[Recorded information]
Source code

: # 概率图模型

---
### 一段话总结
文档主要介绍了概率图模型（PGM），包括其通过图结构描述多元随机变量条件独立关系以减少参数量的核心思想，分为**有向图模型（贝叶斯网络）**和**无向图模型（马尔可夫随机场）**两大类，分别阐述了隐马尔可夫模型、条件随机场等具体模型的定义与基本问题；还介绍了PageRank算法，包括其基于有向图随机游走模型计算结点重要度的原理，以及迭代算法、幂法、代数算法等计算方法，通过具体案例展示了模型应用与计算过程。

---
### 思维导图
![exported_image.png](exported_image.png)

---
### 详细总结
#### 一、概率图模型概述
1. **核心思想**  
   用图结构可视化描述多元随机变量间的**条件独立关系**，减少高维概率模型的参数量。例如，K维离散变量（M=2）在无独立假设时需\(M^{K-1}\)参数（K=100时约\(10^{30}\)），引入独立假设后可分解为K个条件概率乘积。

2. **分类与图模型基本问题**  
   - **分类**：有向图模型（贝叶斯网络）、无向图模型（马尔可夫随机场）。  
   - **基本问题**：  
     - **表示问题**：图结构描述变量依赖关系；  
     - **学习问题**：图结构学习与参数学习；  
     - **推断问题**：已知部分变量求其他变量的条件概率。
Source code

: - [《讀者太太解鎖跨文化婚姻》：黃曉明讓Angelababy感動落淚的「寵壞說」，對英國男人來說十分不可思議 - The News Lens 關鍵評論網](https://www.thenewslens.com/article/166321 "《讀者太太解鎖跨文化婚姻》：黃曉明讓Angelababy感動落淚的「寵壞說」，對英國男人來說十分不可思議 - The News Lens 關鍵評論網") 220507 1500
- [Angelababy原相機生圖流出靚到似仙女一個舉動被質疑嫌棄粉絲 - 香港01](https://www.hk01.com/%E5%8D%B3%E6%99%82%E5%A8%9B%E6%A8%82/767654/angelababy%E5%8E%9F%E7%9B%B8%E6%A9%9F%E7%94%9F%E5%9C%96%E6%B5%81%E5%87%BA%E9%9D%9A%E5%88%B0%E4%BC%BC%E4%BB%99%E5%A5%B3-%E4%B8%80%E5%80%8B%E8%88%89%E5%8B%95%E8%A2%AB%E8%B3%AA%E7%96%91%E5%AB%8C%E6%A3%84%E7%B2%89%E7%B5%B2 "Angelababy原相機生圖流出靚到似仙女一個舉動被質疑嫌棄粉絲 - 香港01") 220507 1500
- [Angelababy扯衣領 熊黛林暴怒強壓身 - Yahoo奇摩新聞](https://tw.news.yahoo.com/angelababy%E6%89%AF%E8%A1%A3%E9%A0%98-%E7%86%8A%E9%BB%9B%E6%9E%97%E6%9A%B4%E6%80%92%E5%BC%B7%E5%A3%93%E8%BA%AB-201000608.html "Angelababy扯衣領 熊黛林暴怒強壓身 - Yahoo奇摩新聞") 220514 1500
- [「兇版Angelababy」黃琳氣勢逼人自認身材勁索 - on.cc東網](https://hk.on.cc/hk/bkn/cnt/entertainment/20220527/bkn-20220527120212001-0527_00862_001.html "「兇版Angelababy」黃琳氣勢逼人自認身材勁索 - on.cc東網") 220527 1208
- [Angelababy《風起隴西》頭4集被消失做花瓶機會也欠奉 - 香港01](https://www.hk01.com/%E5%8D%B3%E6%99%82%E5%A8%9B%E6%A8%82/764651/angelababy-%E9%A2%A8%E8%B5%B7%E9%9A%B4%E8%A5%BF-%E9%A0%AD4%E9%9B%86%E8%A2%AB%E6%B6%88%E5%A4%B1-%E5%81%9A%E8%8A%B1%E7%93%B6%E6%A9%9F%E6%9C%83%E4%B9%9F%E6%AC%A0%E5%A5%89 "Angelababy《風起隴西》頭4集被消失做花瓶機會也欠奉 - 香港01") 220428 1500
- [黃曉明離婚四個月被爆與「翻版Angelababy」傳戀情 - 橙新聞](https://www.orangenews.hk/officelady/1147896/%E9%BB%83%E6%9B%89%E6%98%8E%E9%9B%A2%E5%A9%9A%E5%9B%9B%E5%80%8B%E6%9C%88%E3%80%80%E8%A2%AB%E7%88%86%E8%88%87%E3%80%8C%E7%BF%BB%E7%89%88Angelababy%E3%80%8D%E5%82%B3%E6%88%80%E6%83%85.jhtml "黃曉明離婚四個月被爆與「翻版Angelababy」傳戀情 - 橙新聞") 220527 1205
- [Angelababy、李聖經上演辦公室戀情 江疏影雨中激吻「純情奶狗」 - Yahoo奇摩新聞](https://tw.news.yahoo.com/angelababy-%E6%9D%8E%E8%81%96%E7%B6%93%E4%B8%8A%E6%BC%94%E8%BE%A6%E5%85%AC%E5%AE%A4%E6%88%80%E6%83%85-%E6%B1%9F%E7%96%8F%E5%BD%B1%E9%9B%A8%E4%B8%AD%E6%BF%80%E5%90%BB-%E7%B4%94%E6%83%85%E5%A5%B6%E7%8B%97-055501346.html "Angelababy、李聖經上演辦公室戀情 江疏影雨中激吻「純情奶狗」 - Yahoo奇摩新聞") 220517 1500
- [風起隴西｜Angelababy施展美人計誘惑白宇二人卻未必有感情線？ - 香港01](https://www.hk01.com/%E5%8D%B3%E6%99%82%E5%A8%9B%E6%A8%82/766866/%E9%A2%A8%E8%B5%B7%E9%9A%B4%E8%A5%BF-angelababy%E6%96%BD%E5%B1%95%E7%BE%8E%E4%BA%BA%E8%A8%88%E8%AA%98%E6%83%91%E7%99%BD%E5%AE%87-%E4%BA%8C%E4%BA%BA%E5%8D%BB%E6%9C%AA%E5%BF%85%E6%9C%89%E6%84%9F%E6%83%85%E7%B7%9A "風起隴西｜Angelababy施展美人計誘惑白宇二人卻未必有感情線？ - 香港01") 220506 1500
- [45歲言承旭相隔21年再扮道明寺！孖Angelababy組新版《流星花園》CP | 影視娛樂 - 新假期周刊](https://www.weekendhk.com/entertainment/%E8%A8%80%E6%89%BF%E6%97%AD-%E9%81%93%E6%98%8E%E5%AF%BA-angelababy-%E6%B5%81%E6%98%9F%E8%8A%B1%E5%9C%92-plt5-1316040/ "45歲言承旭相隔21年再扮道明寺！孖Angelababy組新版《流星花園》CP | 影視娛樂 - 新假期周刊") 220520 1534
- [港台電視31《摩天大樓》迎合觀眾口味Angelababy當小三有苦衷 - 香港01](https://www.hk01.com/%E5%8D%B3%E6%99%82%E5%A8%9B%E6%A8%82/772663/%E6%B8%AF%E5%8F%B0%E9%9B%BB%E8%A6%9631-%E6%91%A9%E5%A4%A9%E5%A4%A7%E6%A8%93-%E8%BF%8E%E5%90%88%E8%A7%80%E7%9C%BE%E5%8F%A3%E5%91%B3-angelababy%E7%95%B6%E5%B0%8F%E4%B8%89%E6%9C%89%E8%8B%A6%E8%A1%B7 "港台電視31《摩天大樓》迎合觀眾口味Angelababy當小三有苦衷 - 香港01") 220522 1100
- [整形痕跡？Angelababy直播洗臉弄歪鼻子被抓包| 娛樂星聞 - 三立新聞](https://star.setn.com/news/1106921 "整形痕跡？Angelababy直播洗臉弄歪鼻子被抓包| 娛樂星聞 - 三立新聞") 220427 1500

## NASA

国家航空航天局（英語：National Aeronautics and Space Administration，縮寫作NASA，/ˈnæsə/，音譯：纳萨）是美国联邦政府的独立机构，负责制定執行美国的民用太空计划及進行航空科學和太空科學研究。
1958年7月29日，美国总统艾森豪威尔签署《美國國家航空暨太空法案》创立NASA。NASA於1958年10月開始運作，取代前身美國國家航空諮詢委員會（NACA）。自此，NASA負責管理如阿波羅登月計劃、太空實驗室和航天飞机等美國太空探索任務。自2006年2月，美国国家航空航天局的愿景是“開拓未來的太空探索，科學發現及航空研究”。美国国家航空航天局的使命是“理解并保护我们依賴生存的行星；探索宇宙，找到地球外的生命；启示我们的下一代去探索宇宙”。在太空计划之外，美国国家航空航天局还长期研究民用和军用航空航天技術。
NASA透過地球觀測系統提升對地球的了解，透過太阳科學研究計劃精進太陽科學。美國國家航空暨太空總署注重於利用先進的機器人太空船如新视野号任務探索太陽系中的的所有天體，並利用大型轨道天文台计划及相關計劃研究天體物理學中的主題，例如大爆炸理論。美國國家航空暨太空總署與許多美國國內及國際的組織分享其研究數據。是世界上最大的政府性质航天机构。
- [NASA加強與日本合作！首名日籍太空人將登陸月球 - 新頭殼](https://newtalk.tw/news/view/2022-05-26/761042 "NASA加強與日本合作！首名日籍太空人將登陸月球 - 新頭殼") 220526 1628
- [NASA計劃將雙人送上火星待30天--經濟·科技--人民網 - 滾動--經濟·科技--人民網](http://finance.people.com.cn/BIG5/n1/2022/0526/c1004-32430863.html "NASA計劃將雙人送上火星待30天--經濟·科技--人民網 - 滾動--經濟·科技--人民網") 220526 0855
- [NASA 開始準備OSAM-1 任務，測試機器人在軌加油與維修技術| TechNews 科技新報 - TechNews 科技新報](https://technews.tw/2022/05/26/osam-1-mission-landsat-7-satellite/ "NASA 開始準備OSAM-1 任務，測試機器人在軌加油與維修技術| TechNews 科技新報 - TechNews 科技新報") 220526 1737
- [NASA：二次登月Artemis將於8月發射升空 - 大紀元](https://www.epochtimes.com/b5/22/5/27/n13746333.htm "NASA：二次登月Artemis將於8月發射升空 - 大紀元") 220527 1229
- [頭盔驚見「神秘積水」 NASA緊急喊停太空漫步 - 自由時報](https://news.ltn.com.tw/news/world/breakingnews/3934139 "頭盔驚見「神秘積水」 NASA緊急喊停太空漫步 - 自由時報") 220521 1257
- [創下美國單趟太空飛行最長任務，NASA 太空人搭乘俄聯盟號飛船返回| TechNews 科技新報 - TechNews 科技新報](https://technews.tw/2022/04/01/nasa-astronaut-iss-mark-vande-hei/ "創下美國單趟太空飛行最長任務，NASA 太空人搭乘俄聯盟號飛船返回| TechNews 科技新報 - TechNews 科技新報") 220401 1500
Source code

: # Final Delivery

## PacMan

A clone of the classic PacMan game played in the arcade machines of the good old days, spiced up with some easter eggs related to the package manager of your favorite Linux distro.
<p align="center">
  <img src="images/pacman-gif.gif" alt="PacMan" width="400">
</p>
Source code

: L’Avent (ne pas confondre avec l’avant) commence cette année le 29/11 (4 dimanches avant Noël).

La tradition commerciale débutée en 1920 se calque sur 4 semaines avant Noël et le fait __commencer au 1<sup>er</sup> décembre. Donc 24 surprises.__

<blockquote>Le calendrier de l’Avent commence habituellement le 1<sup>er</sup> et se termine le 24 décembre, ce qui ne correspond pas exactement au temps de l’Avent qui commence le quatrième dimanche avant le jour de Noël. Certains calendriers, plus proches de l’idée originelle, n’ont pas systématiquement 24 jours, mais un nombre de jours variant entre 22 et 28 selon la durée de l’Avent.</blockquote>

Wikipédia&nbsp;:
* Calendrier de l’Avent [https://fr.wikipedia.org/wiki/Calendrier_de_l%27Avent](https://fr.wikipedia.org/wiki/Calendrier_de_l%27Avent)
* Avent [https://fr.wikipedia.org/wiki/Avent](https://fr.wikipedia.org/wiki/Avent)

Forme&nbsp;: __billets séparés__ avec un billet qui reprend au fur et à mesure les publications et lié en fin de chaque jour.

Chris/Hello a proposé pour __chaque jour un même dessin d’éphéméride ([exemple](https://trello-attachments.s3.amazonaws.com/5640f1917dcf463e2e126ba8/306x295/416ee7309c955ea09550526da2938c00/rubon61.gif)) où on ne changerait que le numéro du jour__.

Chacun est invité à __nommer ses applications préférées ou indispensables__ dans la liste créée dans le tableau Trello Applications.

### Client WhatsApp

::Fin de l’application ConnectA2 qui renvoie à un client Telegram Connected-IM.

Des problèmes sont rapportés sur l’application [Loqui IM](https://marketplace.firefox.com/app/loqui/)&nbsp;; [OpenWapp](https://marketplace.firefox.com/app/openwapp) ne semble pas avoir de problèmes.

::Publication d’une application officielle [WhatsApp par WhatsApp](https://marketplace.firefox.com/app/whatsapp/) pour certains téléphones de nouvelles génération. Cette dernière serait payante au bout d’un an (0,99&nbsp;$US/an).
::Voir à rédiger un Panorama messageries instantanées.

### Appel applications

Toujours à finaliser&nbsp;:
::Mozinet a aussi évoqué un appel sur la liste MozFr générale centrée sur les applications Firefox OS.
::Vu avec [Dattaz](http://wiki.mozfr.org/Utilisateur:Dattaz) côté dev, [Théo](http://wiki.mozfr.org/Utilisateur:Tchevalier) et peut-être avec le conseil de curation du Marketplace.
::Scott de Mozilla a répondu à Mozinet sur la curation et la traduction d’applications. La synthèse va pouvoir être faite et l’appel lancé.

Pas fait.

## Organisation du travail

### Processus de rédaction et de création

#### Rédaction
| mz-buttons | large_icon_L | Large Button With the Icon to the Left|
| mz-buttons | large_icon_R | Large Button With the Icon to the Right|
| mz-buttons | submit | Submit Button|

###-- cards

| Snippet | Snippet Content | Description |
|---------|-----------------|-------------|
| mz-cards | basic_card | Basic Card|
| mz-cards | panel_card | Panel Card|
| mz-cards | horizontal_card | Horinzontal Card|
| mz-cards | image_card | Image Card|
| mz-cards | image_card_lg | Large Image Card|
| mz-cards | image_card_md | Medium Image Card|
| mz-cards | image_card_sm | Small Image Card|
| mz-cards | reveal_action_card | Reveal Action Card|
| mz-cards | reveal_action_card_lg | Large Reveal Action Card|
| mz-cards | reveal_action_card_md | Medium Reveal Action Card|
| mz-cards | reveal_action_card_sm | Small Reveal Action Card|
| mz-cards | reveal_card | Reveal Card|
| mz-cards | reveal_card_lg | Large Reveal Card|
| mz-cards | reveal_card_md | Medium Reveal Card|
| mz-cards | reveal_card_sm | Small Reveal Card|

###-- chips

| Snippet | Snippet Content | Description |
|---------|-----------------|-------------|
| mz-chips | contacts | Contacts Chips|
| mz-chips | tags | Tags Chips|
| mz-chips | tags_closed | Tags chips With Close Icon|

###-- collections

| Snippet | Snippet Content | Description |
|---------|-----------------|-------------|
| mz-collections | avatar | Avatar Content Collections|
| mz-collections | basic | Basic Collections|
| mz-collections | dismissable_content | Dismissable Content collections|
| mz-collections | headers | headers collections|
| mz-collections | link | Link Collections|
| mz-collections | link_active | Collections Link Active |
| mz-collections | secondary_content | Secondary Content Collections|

[Exercise brief] From the entries above, return exactly the line containing "- [頭盔驚見「神秘積水」 NASA緊急喊停太空漫步", the line containing "Forme&nbsp;: __billets séparés__", and all lines between, and nothing else.

[Response for this exercise]
- [頭盔驚見「神秘積水」 NASA緊急喊停太空漫步 - 自由時報](https://news.ltn.com.tw/news/world/breakingnews/3934139 "頭盔驚見「神秘積水」 NASA緊急喊停太空漫步 - 自由時報") 220521 1257
- [創下美國單趟太空飛行最長任務，NASA 太空人搭乘俄聯盟號飛船返回| TechNews 科技新報 - TechNews 科技新報](https://technews.tw/2022/04/01/nasa-astronaut-iss-mark-vande-hei/ "創下美國單趟太空飛行最長任務，NASA 太空人搭乘俄聯盟號飛船返回| TechNews 科技新報 - TechNews 科技新報") 220401 1500
Source code

: # Final Delivery

## PacMan

A clone of the classic PacMan game played in the arcade machines of the good old days, spiced up with some easter eggs related to the package manager of your favorite Linux distro.
<p align="center">
  <img src="images/pacman-gif.gif" alt="PacMan" width="400">
</p>
Source code

: L’Avent (ne pas confondre avec l’avant) commence cette année le 29/11 (4 dimanches avant Noël).

La tradition commerciale débutée en 1920 se calque sur 4 semaines avant Noël et le fait __commencer au 1<sup>er</sup> décembre. Donc 24 surprises.__

<blockquote>Le calendrier de l’Avent commence habituellement le 1<sup>er</sup> et se termine le 24 décembre, ce qui ne correspond pas exactement au temps de l’Avent qui commence le quatrième dimanche avant le jour de Noël. Certains calendriers, plus proches de l’idée originelle, n’ont pas systématiquement 24 jours, mais un nombre de jours variant entre 22 et 28 selon la durée de l’Avent.</blockquote>

Wikipédia&nbsp;:
* Calendrier de l’Avent [https://fr.wikipedia.org/wiki/Calendrier_de_l%27Avent](https://fr.wikipedia.org/wiki/Calendrier_de_l%27Avent)
* Avent [https://fr.wikipedia.org/wiki/Avent](https://fr.wikipedia.org/wiki/Avent)

Forme&nbsp;: __billets séparés__ avec un billet qui reprend au fur et à mesure les publications et lié en fin de chaque jour.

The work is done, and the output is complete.